Hadley and CRU became major players in every IPCC report, in the World Meteorological Organization, in the IPCC’s iconic hockey-stick graph and in the UK government’s Stern Review that predicted economic calamity. In the minds of many, the Hadley-CRU datasets are the most authoritative source of global temperatures, both because their temperature records date back to 1850 and because they produced the first-ever synthesis of land and marine temperature data — the first truly global temperature record.
Except now we’re told that CRU disposed of the raw data some 20 years ago after it was manufactured into “homogenized” and “value added data.” The manufacturer 20 years ago? Another Climategate star, Tom Wigley, who was then the head of CRU.
But what of Phil Jones’s argument, that the Hadley and CRU datasets are nothing special. “Our global temperature series tallies with those of other, completely independent, groups of scientists working for NASA and the National Climate Data Centre in the United States, among others,” he says. “Even if you were to ignore our findings, theirs show the same results. The facts speak for themselves.”
The answer to Phil Jones comes from the Hadley Centre itself, through another fact that speaks for itself. “The datasets are largely based on the same raw data,” the FAQ page at the Hadley Centre website states, in explaining that NASA, the National Climate Data Center and Hadley-CRU all use the same data. The different results these organizations sometimes obtain, it elaborates, stems not from the data but from its absence — where the data is poor or non-existent, the different agencies employ different types of guesswork.
There is no unimpeachable raw data in which we can have confidence. There is a large cast of impeachable characters in the Climategate drama with an evident appetite for cooking the books.

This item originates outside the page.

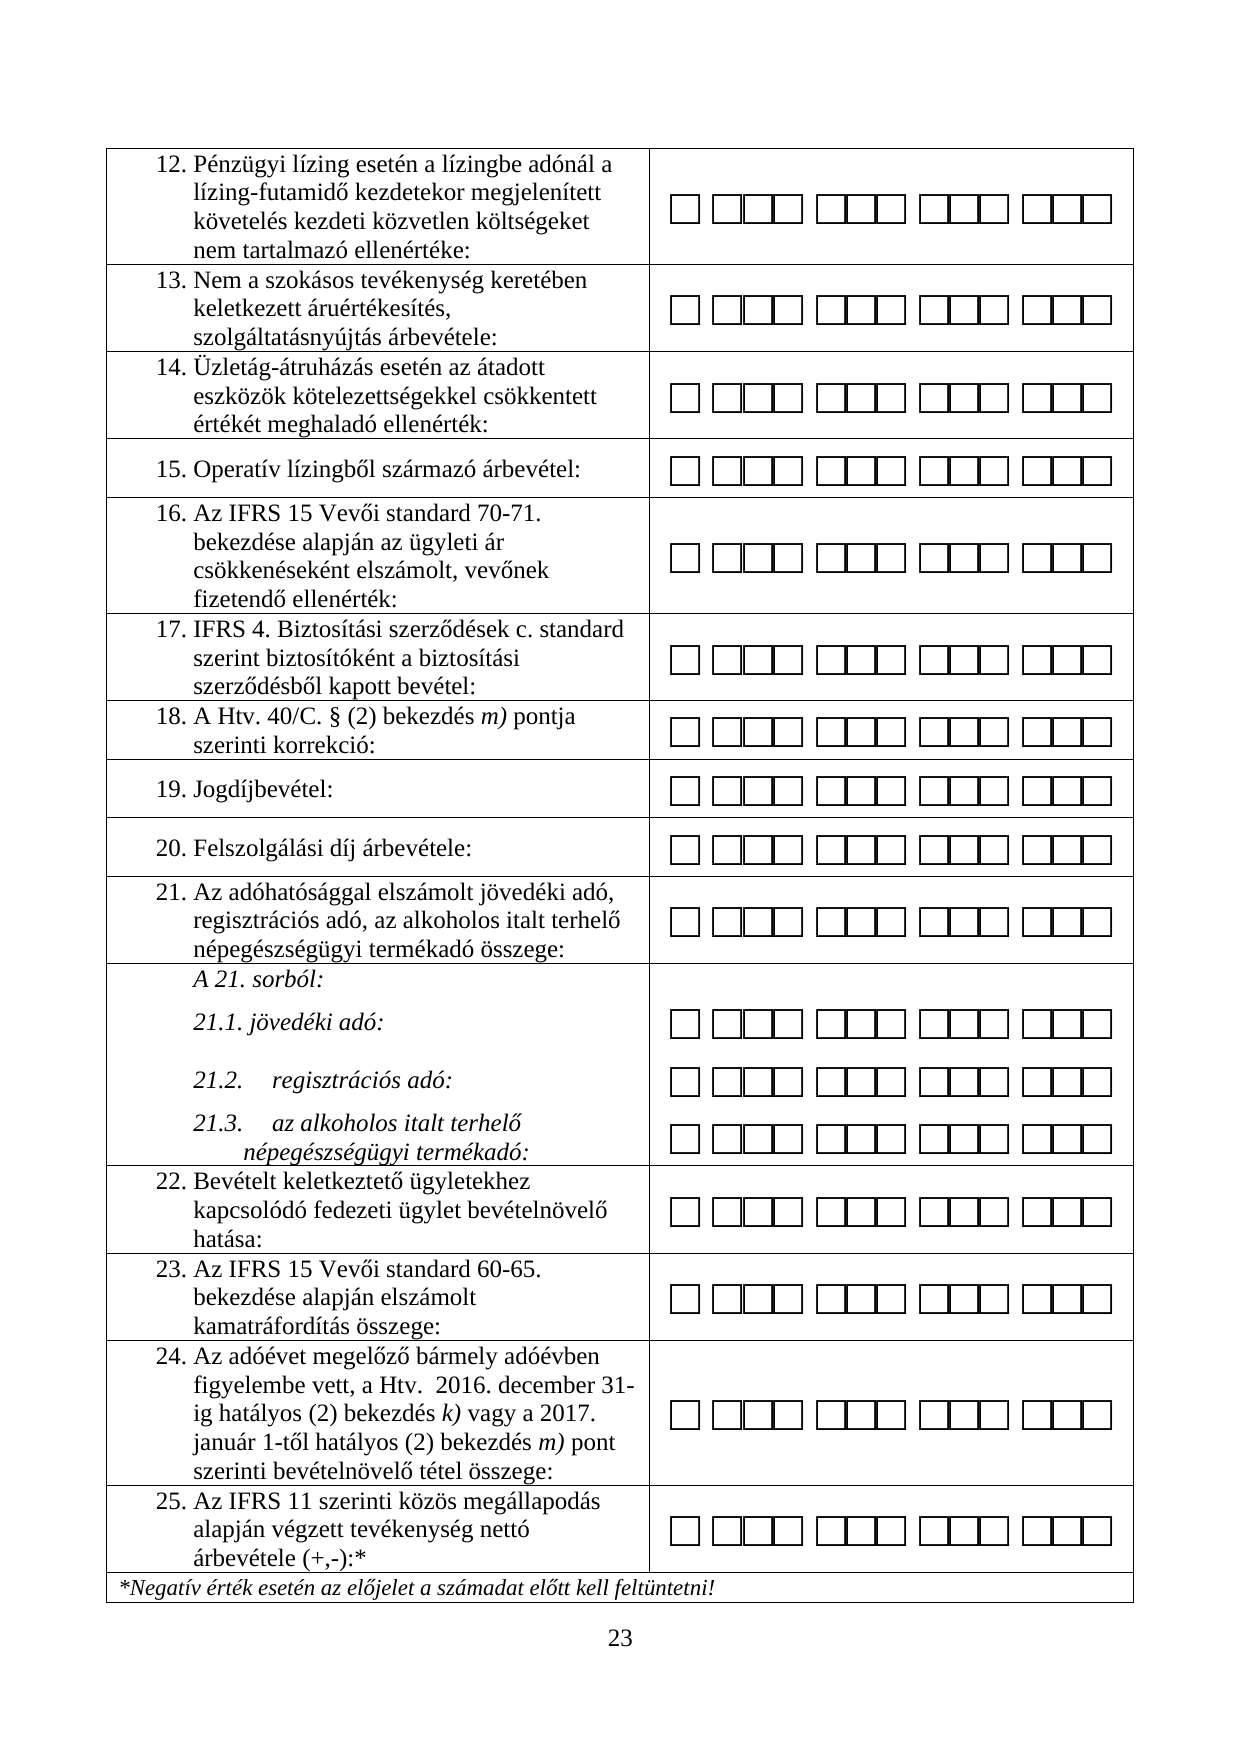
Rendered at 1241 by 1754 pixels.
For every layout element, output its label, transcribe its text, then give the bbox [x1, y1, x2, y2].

And there are but two honest options for our governments to now employ. They can choose to redo the studies, with data, scientists, and a peer-review process that can be trusted. Or they can recognize that the IPCC process has been politicized from the start, and that the prima facie evidence for dangerous global warming does not meet the threshold required to prolong the scientific sham of the generation.